While being ahead of the forecast is good news, the real test is if these revenues are, dollar-for-dollar, more than what the state saw in previous years.
The revenues from February 2020 were $556 million gross and $315 million net. That is a $61 million increase in gross collections and a $134 million in net collections for the month.
The same can be said for the fiscal year net revenues. For the fiscal year, the state is experiencing a 15.4% increase in collections. That equates to $3.770 billion, which is nearly half-a-billion more than the $3.275 billion in collections it posted for the fiscal year in February 2020.

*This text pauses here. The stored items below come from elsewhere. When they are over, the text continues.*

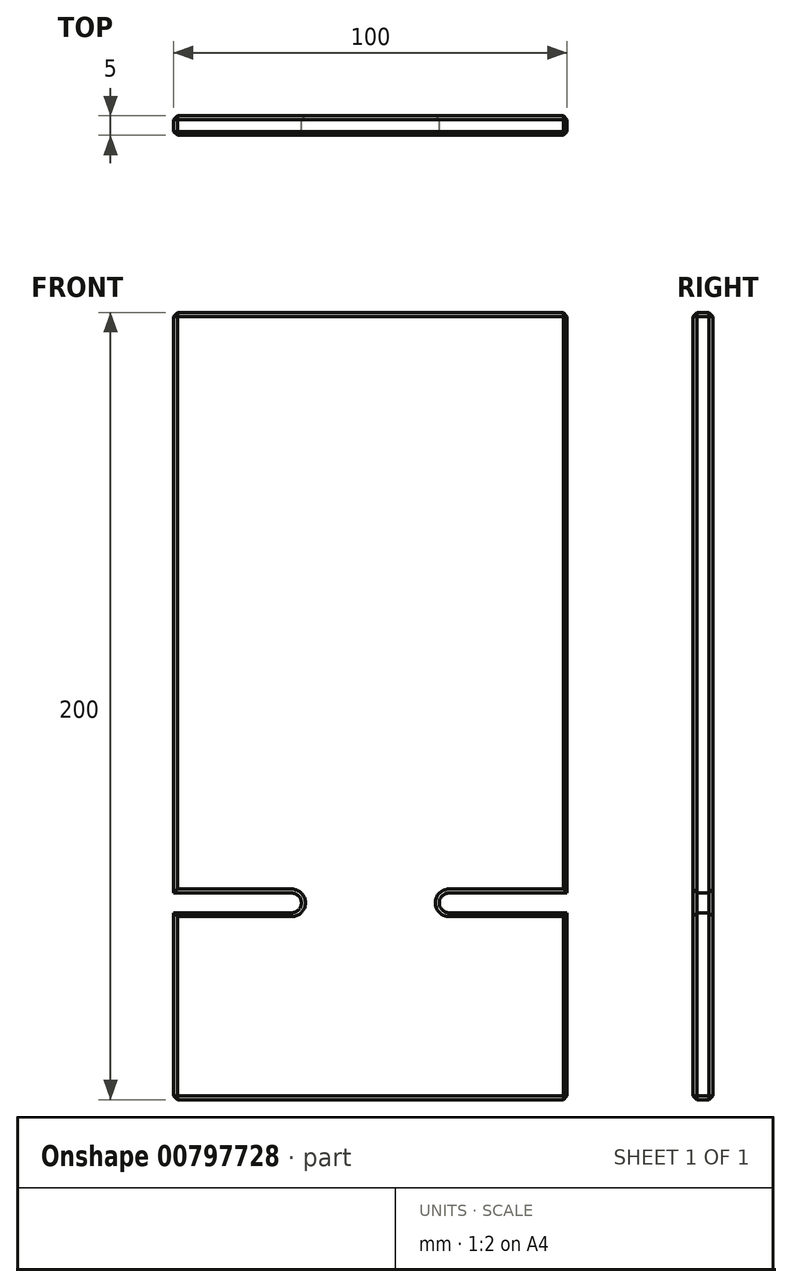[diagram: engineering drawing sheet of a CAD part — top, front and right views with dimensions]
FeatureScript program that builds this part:
annotation { "Feature Type Name" : "Feature", "Feature Type Description" : "" }
export const myFeature = defineFeature(function(context is Context, id is Id, definition is map)
    precondition{}
    {
        {
            var Q0;
            Q0=qCreatedBy(makeId("Front.planeOp"),FACE);
            var sketch = newSketch(context, id + "F0", { "sketchPlane" : qUnion([Q0])});
            skLineSegment(sketch, "E0.bottom", {"start": v(-20.51, 150.53) * mm, "end": v(79.49, 150.53) * mm});
            skLineSegment(sketch, "E0.top", {"start": v(-20.51, -49.47) * mm, "end": v(79.49, -49.47) * mm});
            skLineSegment(sketch, "E0.left", {"start": v(-20.51, 150.53) * mm, "end": v(-20.51, 3.03) * mm});
            skLineSegment(sketch, "E0.right", {"start": v(79.49, 150.53) * mm, "end": v(79.49, 3.03) * mm});
            skLineSegment(sketch, "E1", {"start": v(29.49, -49.47) * mm, "end": v(29.49, 0.53) * mm, "construction": true});
            skLineSegment(sketch, "E2", {"start": v(29.49, 0.53) * mm, "end": v(81.55, 0.53) * mm, "construction": true});
            skLineSegment(sketch, "E3", {"start": v(29.49, 0.53) * mm, "end": v(-40.4, 0.53) * mm, "construction": true});
            skLineSegment(sketch, "E4", {"start": v(-20.51, 0.53) * mm, "end": v(9.49, 0.53) * mm, "construction": true});
            skArc(sketch, "E5", {"start": v(9.49, -1.97) * mm, "mid": v(11.99, 0.53) * mm, "end": v(9.49, 3.03) * mm});
            skLineSegment(sketch, "E6", {"start": v(9.49, -1.97) * mm, "end": v(-20.51, -1.97) * mm});
            skLineSegment(sketch, "E7", {"start": v(9.49, 3.03) * mm, "end": v(-20.51, 3.03) * mm});
            skLineSegment(sketch, "E8.trimOffspring", {"start": v(-20.51, -1.97) * mm, "end": v(-20.51, -49.47) * mm});
            skLineSegment(sketch, "E9.MirrorCS", {"start": v(49.49, 3.03) * mm, "end": v(79.49, 3.03) * mm});
            skLineSegment(sketch, "E10.MirrorCS", {"start": v(49.49, -1.97) * mm, "end": v(79.49, -1.97) * mm});
            skArc(sketch, "E11.MirrorCS", {"start": v(49.49, -1.97) * mm, "mid": v(46.99, 0.53) * mm, "end": v(49.49, 3.03) * mm});
            skLineSegment(sketch, "E12.trimOffspring", {"start": v(79.49, -1.97) * mm, "end": v(79.49, -49.47) * mm});
            skSolve(sketch);
        }
        {
            var Q0;
            Q0 = qSketchRegion(id + "F0", true);
            extrude(context, id + "F1", {"entities" : qUnion([Q0]), "depth" : 5 * mm, "offsetDistance" : 25 * mm});
        }
        {
            var Q0;
            Q0=makeQuery(id+"F1.opExtrude","CAP_FACE",FACE,{"disambiguationData":[OSD([sQuery(id+"F0.wireOp",EDGE,"E0.bottom"),sQuery(id+"F0.wireOp",EDGE,"E0.top"),sQuery(id+"F0.wireOp",EDGE,"E0.left"),sQuery(id+"F0.wireOp",EDGE,"E0.right"),sQuery(id+"F0.wireOp",EDGE,"E5"),sQuery(id+"F0.wireOp",EDGE,"E6"),sQuery(id+"F0.wireOp",EDGE,"E7"),sQuery(id+"F0.wireOp",EDGE,"E8.trimOffspring"),sQuery(id+"F0.wireOp",EDGE,"E9.MirrorCS"),sQuery(id+"F0.wireOp",EDGE,"E10.MirrorCS"),sQuery(id+"F0.wireOp",EDGE,"E11.MirrorCS"),sQuery(id+"F0.wireOp",EDGE,"E12.trimOffspring")])],"isStart":false});
            var Q1;
            Q1=makeQuery(id+"F1.opExtrude","CAP_FACE",FACE,{"disambiguationData":[OSD([sQuery(id+"F0.wireOp",EDGE,"E0.bottom"),sQuery(id+"F0.wireOp",EDGE,"E0.top"),sQuery(id+"F0.wireOp",EDGE,"E0.left"),sQuery(id+"F0.wireOp",EDGE,"E0.right"),sQuery(id+"F0.wireOp",EDGE,"E5"),sQuery(id+"F0.wireOp",EDGE,"E6"),sQuery(id+"F0.wireOp",EDGE,"E7"),sQuery(id+"F0.wireOp",EDGE,"E8.trimOffspring"),sQuery(id+"F0.wireOp",EDGE,"E9.MirrorCS"),sQuery(id+"F0.wireOp",EDGE,"E10.MirrorCS"),sQuery(id+"F0.wireOp",EDGE,"E11.MirrorCS"),sQuery(id+"F0.wireOp",EDGE,"E12.trimOffspring")])],"isStart":true});
            var Q2;
            Q2=makeQuery(id+"F1.opExtrude","SWEPT_EDGE",EDGE,{"disambiguationData":[OSD([sQuery(id+"F0.wireOp",EDGE,"E0.top"),sQuery(id+"F0.wireOp",EDGE,"E8.trimOffspring")])]});
            var Q3;
            Q3=makeQuery(id+"F1.opExtrude","SWEPT_EDGE",EDGE,{"disambiguationData":[OSD([sQuery(id+"F0.wireOp",EDGE,"E0.top"),sQuery(id+"F0.wireOp",EDGE,"E12.trimOffspring")])]});
            var Q4;
            Q4=makeQuery(id+"F1.opExtrude","SWEPT_EDGE",EDGE,{"disambiguationData":[OSD([sQuery(id+"F0.wireOp",EDGE,"E0.bottom"),sQuery(id+"F0.wireOp",EDGE,"E0.right")])]});
            var Q5;
            Q5=makeQuery(id+"F1.opExtrude","SWEPT_EDGE",EDGE,{"disambiguationData":[OSD([sQuery(id+"F0.wireOp",EDGE,"E0.bottom"),sQuery(id+"F0.wireOp",EDGE,"E0.left")])]});
            chamfer(context, id + "F2", {"entities" : qUnion([Q0, Q1, Q2, Q3, Q4, Q5]), "width" : 1 * mm, "tangentPropagation" : true});
        }
    });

In fact, when you look at the breakdown, corporate income taxes are exceeding expectations by enormous amounts. February gross corporate income tax revenues are 145.5% above forecast, while February net corporate income tax revenues are 601.6% above forecast.
This may lead some in the Legislature to agree that it is time for tax modernization in Nebraska, and one area of focus should be the income tax, especially for corporations. When you have forecasts not able to accurately predict revenues there is an obvious balance issue. There is no reason with today’s data and technology that a forecast should be off by over 100%, let alone 600%.
You might recall that the Nebraska Revenue Forecasting Board just increased the expected tax revenues in last month’s meeting by an additional $204 million for the fiscal year. However, by law, only downward revisions are certified to the forecast. This means that the above comparisons are still based on the forecast the board set at its July 23, 2020 meeting.
It’s no secret that many of us have been pleasantly surprised how well the states and our nation as a whole have endured during this past year. Many thought a year ago when we saw unprecedented shutdowns that our economy was going to experience another Great Depression comparable to the 1930s. That said, it is important not to get too excited about these revenue projections because they are still being compared to the expectations of July 2020, when much uncertainty still existed about the vaccine and a second wave of the virus.
However, the good news is that Nebraska is continuing on the path to recovery. If the state continues to post strong revenue numbers, hopefully that will encourage lawmakers to undertake some long overdue tax modernization that involves reducing our high tax rates.